EMERGENCIA EN PEDIATRÍA
Trabajadores del Garrahan marchan para que el Congreso cumpla
Esta mañana, las calles que llevan al Congreso se llenaron de la movilización del personal del Hospital Garrahan, que no está dispuesto a esperar más. La ley de emergencia pediátrica, conocida como ley Garrahan, espera por su aprobación y, con ella, la recomposición de salarios, la derogación de la degradante resolución que transforma residencias en becas y la mejora del presupuesto del hospital.
Alejandro Lipcovich, secretario general de ATE en el Garrahan, no dudó en calificar al gobierno de “desgastador y difamador”. “Sin la lucha, sin el paro y sin la movilización, nunca hubiéramos llegado hasta acá. Y aún con dictamen favorable en comisiones, necesitamos que la presión de la calle sea total para que esta ley no quede en letra muerta”, afirmó.

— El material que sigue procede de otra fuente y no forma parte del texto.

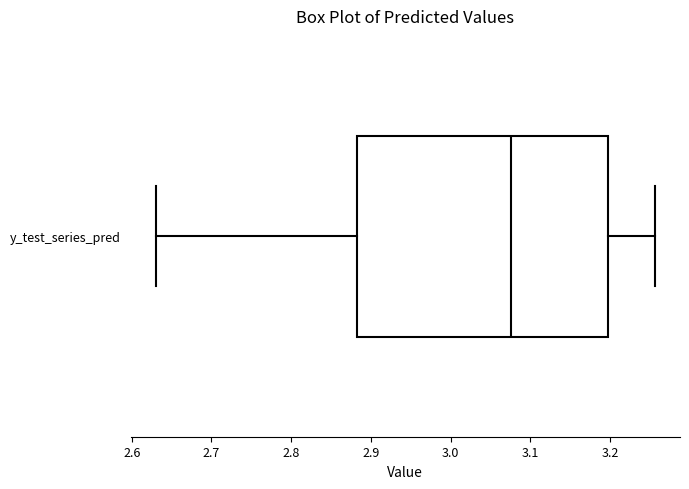

Read this box plot against the x-axis: the position of the median line, the range covered by the box, and the ends of both whiskers. The values are not printed on the chart, so give them approximately, as read against the axis.

median 3.08, box 2.88 to 3.20, whiskers 2.63 to 3.26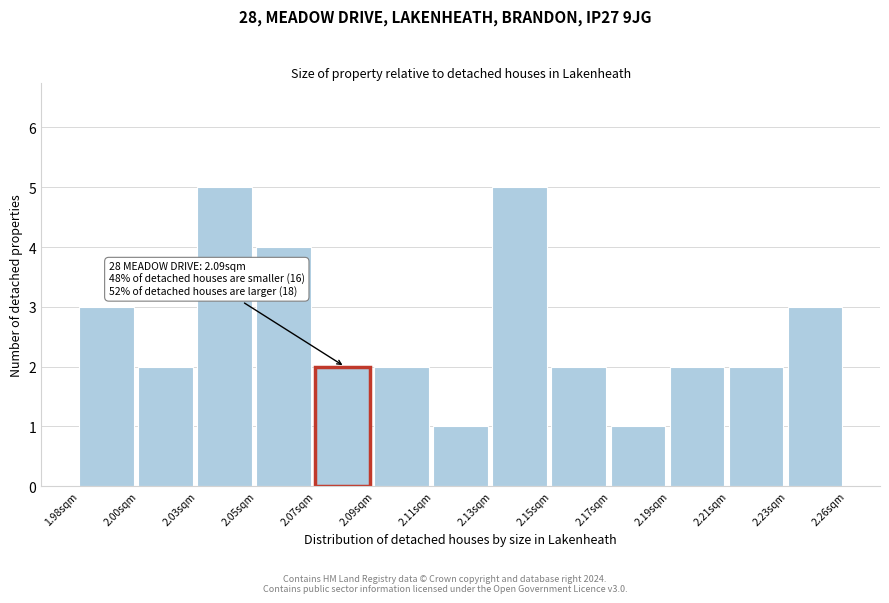

Reading left to right, what are all the values shown in this chart?

3	2	5	4	2	2	1	5	2	1	2	2	3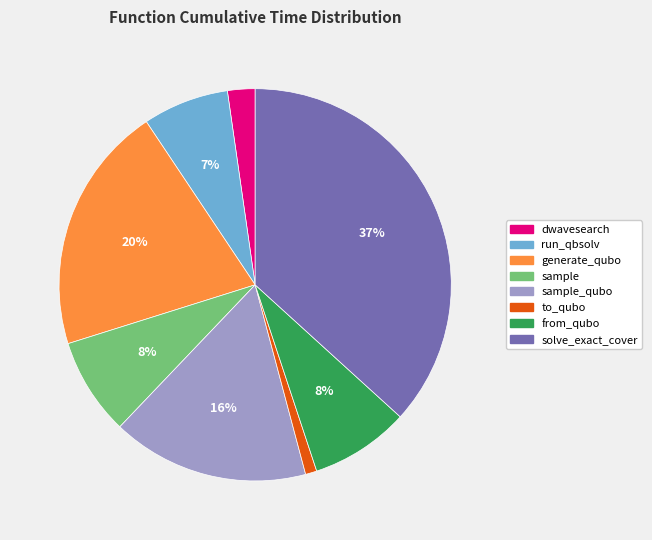

To the nearest percent, what is the difference between the largest and smallest slice percentages?

36%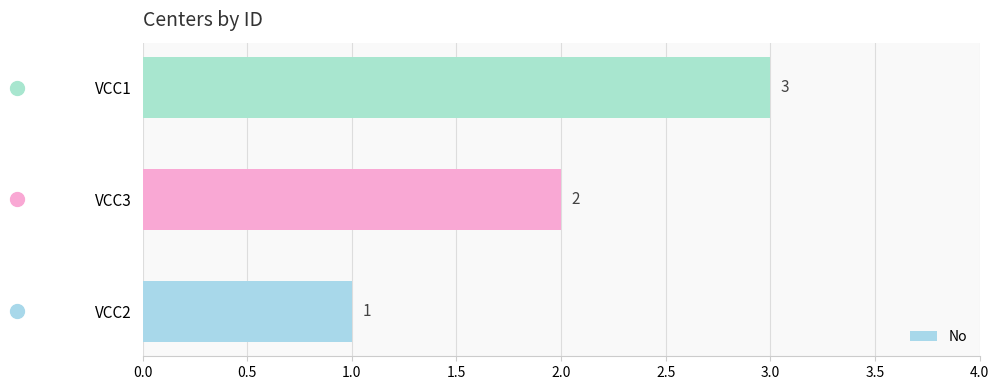

How many data points are less than 2?

1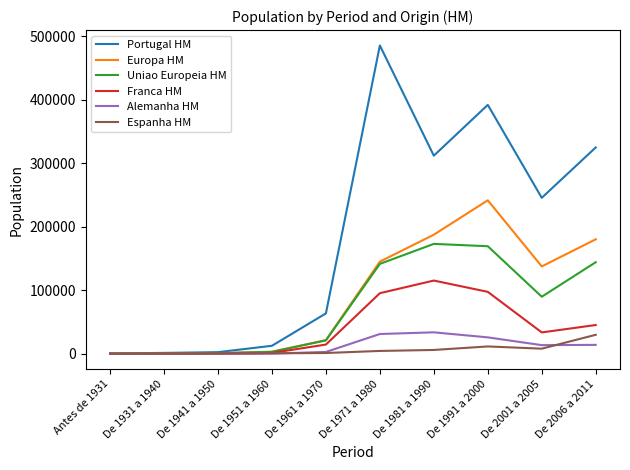

What is the sum of all Uniao Europeia HM values?

743241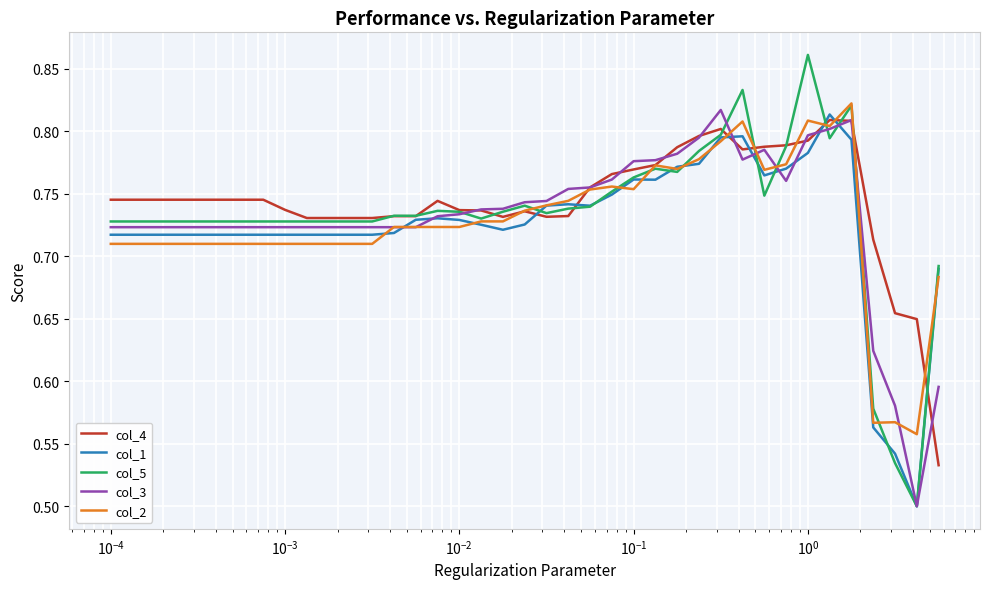

What are all the series names shown in the legend?

col_4, col_1, col_5, col_3, col_2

La bronca entre los trabajadores es palpable. “Estamos cansados de que intenten desgastarnos, cuestionarnos y difamarnos mientras seguimos salvando vidas. Pero esta bronca se canaliza en lucha, en movilización, en no bajar los brazos”, dijo Lipcovich. La ofensiva del gobierno no se limita a palabras: hay amenazas de descuentos, intentos de despidos y un hostigamiento constante hacia quienes mantienen el hospital en funcionamiento.
El dirigente confirmó un paro de 24 horas previsto para el jueves 28, que servirá de advertencia de que la paciencia de los trabajadores se agotó. “No podemos esperar que aprueben la ley, que la veten, que vuelva a pasar por las cámaras mientras seguimos siendo golpeados por salarios de hambre y condiciones imposibles. Esto no es un capricho, es supervivencia”, aseguró.
Lipcovich también denunció la complicidad de algunos bloques políticos y la fragmentación de la oposición. “El gobierno juega con la desunión y la burocracia sindical cómplice, pero nosotros tenemos la calle, tenemos la fuerza de quienes saben que este hospital no puede esperar”, señaló.
La movilización de hoy no es simbólica: es un recordatorio de que la lucha de los trabajadores del Garrahan es una pelea por justicia, dignidad y por el futuro del hospital público. “No estamos defendiendo solo salarios. Estamos defendiendo vidas, condiciones de trabajo, el hospital, y el derecho de toda la sociedad a un sistema de salud que funcione”, concluyó Lipcovich, mientras cientos de trabajadores avanzaban decididos hacia el Congreso.